» Your goal
Return the records below from the line containing "right shoulder: (322, 334)" onward, exactly, through and including the last line.

» Available data
········
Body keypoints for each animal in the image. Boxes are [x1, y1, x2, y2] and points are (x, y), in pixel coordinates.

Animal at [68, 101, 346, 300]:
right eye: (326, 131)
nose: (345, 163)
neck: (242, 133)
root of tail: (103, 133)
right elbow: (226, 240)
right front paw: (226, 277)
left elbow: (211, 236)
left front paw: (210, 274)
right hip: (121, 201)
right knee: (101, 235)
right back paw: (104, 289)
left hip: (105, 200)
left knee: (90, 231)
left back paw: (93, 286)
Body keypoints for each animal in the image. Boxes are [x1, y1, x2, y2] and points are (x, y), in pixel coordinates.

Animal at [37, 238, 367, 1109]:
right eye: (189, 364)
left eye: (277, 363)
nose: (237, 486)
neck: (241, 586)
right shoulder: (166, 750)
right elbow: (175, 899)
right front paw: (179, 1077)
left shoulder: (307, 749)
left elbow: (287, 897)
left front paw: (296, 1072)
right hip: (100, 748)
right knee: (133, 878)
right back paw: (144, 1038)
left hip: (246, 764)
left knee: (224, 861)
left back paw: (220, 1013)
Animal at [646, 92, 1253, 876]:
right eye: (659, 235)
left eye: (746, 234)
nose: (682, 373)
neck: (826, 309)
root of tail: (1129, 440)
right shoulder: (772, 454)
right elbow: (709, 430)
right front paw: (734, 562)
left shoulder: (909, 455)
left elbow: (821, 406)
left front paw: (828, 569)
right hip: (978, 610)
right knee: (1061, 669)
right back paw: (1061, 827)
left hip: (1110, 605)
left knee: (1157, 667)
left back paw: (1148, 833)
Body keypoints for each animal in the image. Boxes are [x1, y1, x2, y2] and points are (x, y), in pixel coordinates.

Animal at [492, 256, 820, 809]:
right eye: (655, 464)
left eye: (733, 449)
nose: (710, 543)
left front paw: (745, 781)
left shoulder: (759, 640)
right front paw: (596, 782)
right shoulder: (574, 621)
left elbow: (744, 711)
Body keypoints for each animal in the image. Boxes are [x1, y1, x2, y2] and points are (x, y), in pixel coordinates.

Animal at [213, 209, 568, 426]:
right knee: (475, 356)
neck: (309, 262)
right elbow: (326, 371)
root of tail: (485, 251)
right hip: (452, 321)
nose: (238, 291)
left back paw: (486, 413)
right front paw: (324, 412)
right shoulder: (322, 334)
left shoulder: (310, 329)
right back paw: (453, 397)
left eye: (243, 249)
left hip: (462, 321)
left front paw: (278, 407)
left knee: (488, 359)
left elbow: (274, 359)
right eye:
········
» Answer space
right shoulder: (322, 334)
left shoulder: (310, 329)
right back paw: (453, 397)
left eye: (243, 249)
left hip: (462, 321)
left front paw: (278, 407)
left knee: (488, 359)
left elbow: (274, 359)
right eye:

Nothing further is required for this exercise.